Leg geen verharding (terras, tuinpaadjes, ...) aan die u niet gebruikt, want hier zal zeker onkruidgroei optreden. Hoe vaker een verharding wordt betreden en geveegd, hoe minder ongewenste plantengroei. Planten hebben immers rust nodig om te groeien. Beperk ook de niveauverschillen in uw verharding: de wind blaast organisch materiaal in de hoekjes en kantjes en zorgt ervoor dat daar onkruid gaat groeien. Hoe meer voegen en hoe dieper ze zijn, hoe meer ruimte er is voor wortels en dus voor onkruid.
Kies uw planten in functie van de standplaats in de tuin: hou rekening met het bodemtype (zand, zandleem, leem of klei), de vochtigheid, de lichtinval (zon, halfschaduw, schaduw), de eventuele wind of luwte. Een gezonde beplanting kan een ziekte of plaag makkelijk de baas.

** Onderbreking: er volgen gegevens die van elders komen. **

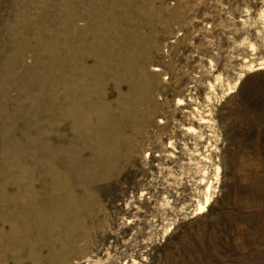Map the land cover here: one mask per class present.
<instances>
[{"label": "rangeland", "instance_id": "1", "mask_svg": "<svg viewBox=\"0 0 264 264\" xmlns=\"http://www.w3.org/2000/svg\"><path fill=\"white\" fill-rule=\"evenodd\" d=\"M0 264H264V0H0Z\"/></svg>", "mask_w": 264, "mask_h": 264}, {"label": "bare ground", "instance_id": "2", "mask_svg": "<svg viewBox=\"0 0 264 264\" xmlns=\"http://www.w3.org/2000/svg\"><path fill=\"white\" fill-rule=\"evenodd\" d=\"M207 205H208V204L204 205V206L202 207V209H205V208L207 207Z\"/></svg>", "mask_w": 264, "mask_h": 264}]
</instances>
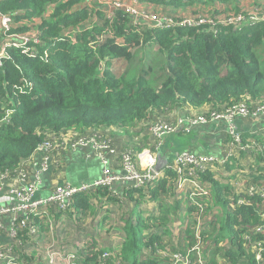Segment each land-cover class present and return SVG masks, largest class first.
<instances>
[{"label": "trees", "instance_id": "1", "mask_svg": "<svg viewBox=\"0 0 264 264\" xmlns=\"http://www.w3.org/2000/svg\"><path fill=\"white\" fill-rule=\"evenodd\" d=\"M80 1L0 0V13L13 17L15 26L11 31L32 28L39 37V54L44 50L48 53L43 58H30L20 49L11 48V58L2 59L0 174L13 176L25 168L26 161L45 141L102 128L118 132L143 121L149 124L162 117L164 109L208 104L209 110L222 111L245 103L248 115L264 104V0H137L140 8L173 20L217 22L231 15L245 16L237 24L217 23L213 27L200 23L168 29H155L144 20L134 26L120 10L112 12L110 21L104 12L109 13L107 9L98 10L96 14L102 22L92 24L88 21L87 5L74 9L73 5ZM251 14L259 16L251 21ZM63 32L67 34L60 36ZM104 35L112 37L101 41ZM145 56L150 58L149 63L142 62ZM118 58L127 63L121 74L112 69V59ZM154 58L160 61L155 64ZM171 134L174 137L178 132ZM240 137V144L248 146L245 151H255L256 160L264 161V145L258 143H264L263 138L253 136L255 139L250 140L253 137L248 132ZM229 140L233 142V137L228 136L226 142ZM136 146L137 150L155 149L145 140ZM229 161L227 169L232 168L236 158L229 156ZM251 169L254 172L250 171L248 178L255 186L253 193H258L264 189V164ZM165 173L156 188L137 187L124 192L125 196L122 193L120 198L124 197L131 206L127 214L120 216L122 223L126 219V226H122L125 234L115 245L120 249L112 250L110 261L119 258L124 264H178L174 254H180L191 258L189 264H264V219L259 215L264 206L258 195L240 193L245 197L240 202L236 189L232 192L216 178L215 172L197 170L198 179L208 184V193L196 197L193 204L186 200L185 224L179 221L181 204L167 200L173 195L178 174L174 168H166ZM106 191L103 186L82 191L87 205L81 204L79 195L77 202L53 212L54 217L88 213L91 198L104 197L107 203L117 201L118 195ZM132 191H137L139 197L134 198ZM144 196L148 197L143 199ZM146 201L159 204V213L139 221L134 218V209ZM117 202L121 206L122 202ZM45 218L34 217L39 225L37 238L48 234ZM198 219L204 220L201 237L208 241L197 255L193 249L198 239H194L193 231L195 235ZM0 232L4 233L3 227ZM174 233L178 237L176 243ZM95 237L77 247L73 264L103 261L105 248ZM31 238L28 228H19L8 252L22 264H67L64 257L52 262L44 258L34 249L35 243H30ZM225 240L229 243L227 250L219 254V242Z\"/></svg>", "mask_w": 264, "mask_h": 264}, {"label": "built area", "instance_id": "2", "mask_svg": "<svg viewBox=\"0 0 264 264\" xmlns=\"http://www.w3.org/2000/svg\"><path fill=\"white\" fill-rule=\"evenodd\" d=\"M99 6L106 7L110 12L114 10H120L127 14L132 20L134 26H140L141 21L150 24L155 29H168L175 26H186L195 25L200 23H209L211 26H216L220 23H233L237 24L244 20L245 16L241 15H231L230 18L222 19L219 21L213 20H195L190 18H183L181 20H173L171 18L160 17L157 12H152L150 10H145L136 5L135 2H127L126 0H108L102 3V0H96ZM111 16L112 14H109ZM259 15L251 14L248 15L249 20L255 21ZM38 18L34 19L37 22ZM32 26V23H27ZM15 26L13 17L10 14L0 13V67L2 66V59H10L11 55L8 49H20L23 54L30 58L35 56H40L43 58L47 56V51L44 50L42 54H39L38 45L40 43L39 37L36 32L31 28L25 32H12L11 29ZM76 30V28L74 29ZM30 42L32 44H30ZM10 112V111H8ZM264 112V104L257 106L256 110L252 114H258ZM246 104L242 103L231 108L224 109L222 111L209 110L202 114L197 115H187L183 117H178L175 120H161L157 119L149 122L147 126L143 125L146 122H141L139 128L143 130L142 135H149L150 143L154 145L155 149L151 147L141 148L140 150L135 149L134 144L130 147L123 148L122 152H117L110 147V140L107 138H98L90 133L80 134L75 136H68L66 139L57 138L51 141H45L41 144L35 153H40V161L34 162L30 157L25 164V168L20 169L13 176H8L7 172L0 174V185L4 181L10 179H15L19 177V183L8 184L2 195L0 196V228L3 227L4 217H10L8 231L9 234L15 237L17 230L21 227L28 228L30 234L33 237L38 236L39 225L35 222L34 217L45 214L48 207L54 203L59 209H66L70 202L74 200L76 195L82 191H86L93 187L103 186L110 189L111 185L115 182H131L134 187L146 186L148 183L159 178L163 179L162 175L156 169L157 163V150L161 144H163L166 136L171 133L185 128L188 125L196 124H207L212 122H220L225 120L228 122V133L233 137V142L239 149H245L248 146H242L240 133L236 131L233 126V120L237 117H243L247 114ZM6 119L5 117L3 118ZM145 127L144 129H142ZM148 138V139H149ZM143 140L139 142L141 145ZM92 146L99 161L104 166L102 176L92 182V183H82L79 186H73L69 184L56 185L54 190L47 197H34L35 190L39 181L29 179L31 176L28 169L29 162L34 164V166H39L35 171V176H38L40 172H45L49 165H53V158H58L62 153L61 150H74L76 148H82L86 146ZM112 155L119 157L116 164L123 172L122 175H117L110 171V167L114 166L115 161H113ZM215 158L213 156H198L187 150H182L177 153L173 162L169 163L167 168H174L178 174V181L175 187L178 190L186 189L184 197L189 204H193L196 197L203 196L208 193V184L201 179H198L197 170H211L213 171ZM225 161V160H223ZM252 187L249 189L248 194L251 196L253 194ZM120 192L117 195L121 197ZM245 198H240L238 201L243 202ZM22 217L18 223L14 221L19 217ZM153 214H156L153 212ZM260 216L264 219V210L261 212ZM195 226V235L193 231L194 239H198V243L193 250H196V254L200 252L199 249L203 248L204 243L202 233V225L204 220L198 219ZM193 229V228H192ZM4 233L8 234L5 230ZM104 249L102 253L103 261L100 264H124L119 258H115L114 262L110 261L109 258L113 253H109ZM264 250V244L263 248ZM260 257V252L257 255ZM64 257L67 264L74 263L75 250H70L66 252L65 255H60V253L50 252L48 255L49 261H53L55 258ZM175 262L178 264H189L192 263L190 257H182L180 254H174ZM121 261V262H119ZM18 261L13 255L8 252V247H0V264H18Z\"/></svg>", "mask_w": 264, "mask_h": 264}, {"label": "crops", "instance_id": "3", "mask_svg": "<svg viewBox=\"0 0 264 264\" xmlns=\"http://www.w3.org/2000/svg\"><path fill=\"white\" fill-rule=\"evenodd\" d=\"M126 1L135 2L137 5V0ZM89 4L90 0H81L73 6L74 9H78L79 7L82 9L86 5V7H90L91 5ZM104 9L107 8L99 7V4L96 2L91 15L88 16L90 17L88 19L89 23H91L92 21H97L98 18L96 12L98 10ZM104 12L106 18H109L110 20L111 16H109L106 11ZM109 14H112V12H110ZM83 23L86 24L85 21H83ZM65 34L67 33L63 32L60 36H63ZM210 108L211 106L208 104H203L198 108H193L190 105H184L180 108H172L169 110L164 109L162 113H172L173 115L176 114V117H170L171 120H175L178 117L205 113L209 111ZM254 115H257L255 116L257 118H254ZM233 126L240 134L248 132L251 137L261 136L264 142V112L237 117L233 120ZM139 131L140 128L135 126L120 130L118 131L119 133L108 128L89 130V133L98 138L109 139L110 147L120 153L124 150L123 148L130 147L133 144L136 146L139 144V142L142 141L138 139ZM176 132H178V134H175L174 137L171 136L172 134L166 136L163 144H161L157 150V160L159 158V155L163 159H167V163L164 162L159 164V167L157 169L162 175H166L165 170L168 167L167 164L173 162L176 154L181 152L182 150H187L188 152H192L194 154H197L198 156H213L215 158L214 169L216 170V178L220 180L221 183L229 186L232 192H234L236 189L238 199H240V197L245 198L244 196H239L240 193H245L246 195H248V191L251 187L255 189V186H253L251 183L247 185H245L244 183L246 182V178L250 176V169H257L258 166L264 164V161L261 160V163V161L258 162L256 160L257 153L255 151L249 152L245 151L246 149H239L231 140L226 142V138L228 136H231L228 133V124L224 125L220 121L207 124L188 125L185 128L177 130ZM254 139V137L250 138V140ZM145 141L149 142L150 138H146ZM182 141L184 143H181ZM258 143L264 145V143ZM174 146H178L179 149L175 150L173 155H170L169 152L174 148ZM251 146L252 149H254V146ZM60 152H62L58 156V158L62 160L60 166L57 167L49 165L48 169L45 172H40L38 176H35V171L39 166H34L31 160L33 159L34 162L38 163L40 161V153H34L29 162V165H27L29 168L26 170H28L30 172L29 174L31 175L29 179H37V181H39L34 193L35 198L47 197L54 190V187L56 185L69 184L73 186H79L82 183H92L102 176L104 166L99 161L95 150L91 145L82 148H76L74 150H61ZM241 153H244V155H241ZM229 156H234L236 158V161L231 164V169L226 168V164L230 162ZM112 158L115 163L114 166L110 167V171L119 176L122 175L124 171L116 166L119 157L116 155H112ZM25 164H27V161ZM78 166L84 167L86 171H84L81 175H74L73 173H71L67 176L66 169H74ZM249 166L251 168H249ZM91 168H93L94 170H90ZM161 180L162 179L159 178L158 180L151 181L146 186L141 185L139 187H141V189L147 186L156 188ZM239 181L241 182L240 184H238ZM20 183L18 176L15 179H10L8 181L6 180L2 182L0 185V196L2 195V192H4L8 184L20 185ZM232 187L234 188V190L232 189ZM133 188L137 187H134L133 183L131 182L123 183L115 181L111 185L110 189L106 188V192H111L117 195L120 192L130 193ZM185 191V188L178 190L176 187H174L173 195L167 200L169 202L176 200L181 204V208H179L181 214L179 221L186 224V220L183 217V214L186 213V208H188L184 197ZM79 195L82 196L81 204L87 205L85 199L83 198L84 196L81 193L76 195V198H74L72 202H77L76 200L80 198ZM123 195L125 196V194ZM132 195L134 198L139 197V193L137 191H132ZM93 197L99 198L100 196ZM147 197L148 196H144L143 199ZM103 199L104 197H102L101 200H97L95 198H91V200H88L89 203L91 201L92 205L90 209L88 208V210H86L88 211V213L86 212L79 215L71 214L70 216L62 213L58 218L54 217L53 212L60 209H58L57 206L52 203L51 213L47 209L46 213L41 215L46 217L45 222L49 224L48 234L40 238H37L38 236L33 237V235L30 234V236L33 237L30 239V243H35L33 246L34 249L41 253L44 258H47L50 252L60 254L63 253L65 255L66 252L70 250H76L78 246L80 248L81 245L84 244L85 241L93 235L96 236L94 240L100 242L105 249L111 248V241H113L115 238H118L119 236H122L118 232L121 224H124L122 223L120 216L123 213L127 214L126 212L131 205H129L128 202L124 200V197L117 198V201L122 202L121 206H119L117 201H111V203H107L106 201H103ZM90 212H92V214ZM153 212L159 213V204H157L156 202L146 201L145 203H138L136 205V208L134 209V218L137 217L139 221H143L147 218V216L153 214ZM20 215L21 214H19L18 216ZM82 216H85L83 221ZM10 219L11 218L8 216L2 219L3 228L7 233H9L8 226ZM185 235L186 233L184 232L183 236ZM107 237L110 240L108 242V245H105V239ZM14 238L15 237L13 236L9 238L6 233L0 232V247H9L14 243ZM173 239L176 243L178 240L177 233L173 234ZM174 240H172V242H174Z\"/></svg>", "mask_w": 264, "mask_h": 264}, {"label": "rangeland", "instance_id": "4", "mask_svg": "<svg viewBox=\"0 0 264 264\" xmlns=\"http://www.w3.org/2000/svg\"><path fill=\"white\" fill-rule=\"evenodd\" d=\"M108 0H102V3L105 5V3L104 2H107ZM97 1L96 0H90V4L89 5H91L90 7H89V10H88V16L89 15H91V12L93 11V7H95V3H96ZM90 18V17H89ZM98 18V17H97ZM98 22H102V20H100L99 18L97 19V21H95V22H93L92 21V24H97ZM111 38V36H109V35H104V36H102V38H101V41L102 40H104V41H106V40H108V39H110ZM117 41L118 42H120V43H122V40L121 39H117ZM154 50H155V48L153 47V50L152 51H149L151 54L152 53H154ZM160 60L158 59V58H154V60H153V63H155V64H157V62H159ZM143 63H149L150 62V58H148L147 56H145L144 57V59H143V61H142ZM126 68H127V63H126V61H124L123 59H120V58H118V59H112V69L113 70H115V71H117V74H121V73H123L125 70H126ZM176 114H163L162 115V117L161 118H163V119H165V120H170L171 121V118L170 117H176L175 116ZM255 116H257V115H254V118H257V117H255ZM170 118V119H169ZM224 125H226V124H228V122L227 121H225V120H222L221 121ZM138 127L140 126V124H138L137 125ZM145 128V127H144ZM141 132H143V130H140L139 131V136H138V139H140V140H146V138L148 139L149 138V135L147 134V135H142L141 134ZM119 133V132H118ZM121 133H123V132H121ZM142 138V139H141ZM146 142V141H145ZM149 143V142H148ZM128 145V144H127ZM254 146V145H253ZM255 147V146H254ZM146 148V147H145ZM179 149V147L178 146H174V148L172 149V150H170V155H173L174 154V151L175 150H178ZM61 162H62V160L60 159V158H53V160H52V163H53V166H60V164H61ZM90 170H94L93 168H91ZM89 170V171H90ZM84 171H86V169L84 168V167H82V166H78V167H75L74 169H66V173H67V176H68V174H71V173H73L74 175H81ZM216 170L214 169V172H215ZM224 171V170H223ZM249 171V170H248ZM250 171L251 172H254L252 169H250ZM241 182L239 181L238 182V184H240ZM249 183H251L250 182V180H249V178L247 177L246 178V182L244 183L245 185H247V184H249ZM235 186H236V184H235ZM255 195H258L260 198H261V202H260V204L262 205V206H264V189H260V191L258 192V193H253L251 196H255ZM264 210V208L263 209H261L260 210V213H259V215L261 214V212ZM124 226H126V219H124ZM122 226H123V224L120 226V229H119V234H121V235H124L125 233L123 232V230H122ZM141 233V232H140ZM7 236L10 238L11 237V235L8 233L7 234ZM2 237H3V235H2ZM120 236L118 237V238H115L113 241H111V248H109V249H107V250H105V251H108L110 254L112 253V250L113 249H116L117 248V246H115V245H118L119 244V240H120ZM207 237H205L204 238V240H203V242L202 243H206L207 241H208V239H206ZM109 238L107 237L106 239H105V245H108V242H109ZM228 241L227 240H225V241H220L219 242V245H221L219 248V254L221 253H224L226 250H227V247L226 246H228ZM83 245V244H82ZM81 245V246H82ZM108 248V247H107ZM117 249H120V247H118ZM61 256L62 255H64L63 253H61L60 254ZM119 262H121V261H119ZM18 264H22L21 262L20 263H18Z\"/></svg>", "mask_w": 264, "mask_h": 264}, {"label": "water", "instance_id": "5", "mask_svg": "<svg viewBox=\"0 0 264 264\" xmlns=\"http://www.w3.org/2000/svg\"><path fill=\"white\" fill-rule=\"evenodd\" d=\"M167 163V159H163L160 155H159V158H158V160H157V164H156V169H158V167H159V164H161V163ZM169 164V163H168ZM167 164V165H168Z\"/></svg>", "mask_w": 264, "mask_h": 264}, {"label": "bare ground", "instance_id": "6", "mask_svg": "<svg viewBox=\"0 0 264 264\" xmlns=\"http://www.w3.org/2000/svg\"><path fill=\"white\" fill-rule=\"evenodd\" d=\"M157 119L165 120V119H163V118H161V117H159V118H157ZM154 120H156V119L151 120V122L154 121ZM144 125L147 126L146 123H144Z\"/></svg>", "mask_w": 264, "mask_h": 264}]
</instances>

Zorg voor gezonde planten in uw moestuin, bijvoorbeeld door aan vruchtwisseling en bodemzorg te doen. Een ideale moestuin heeft minimaal 6 percelen. Kolen en erwten, bijvoorbeeld, mogen pas na 6 jaar weer op hetzelfde perceel. Door deze vruchtwisseling worden belagers ontmoedigd omdat ze vaak oninteressante groenten wordt aangeboden. Bodemzorg betekent dat u de bodem gezond houdt, bijvoorbeeld door compost te gebruiken om de planten te voeden. Zorg er ook voor dat de bodem altijd bedekt is met plantengroei of een mulchlaag.
Kies ten slotte voor alternatieve gewasbeschermingsmiddelen.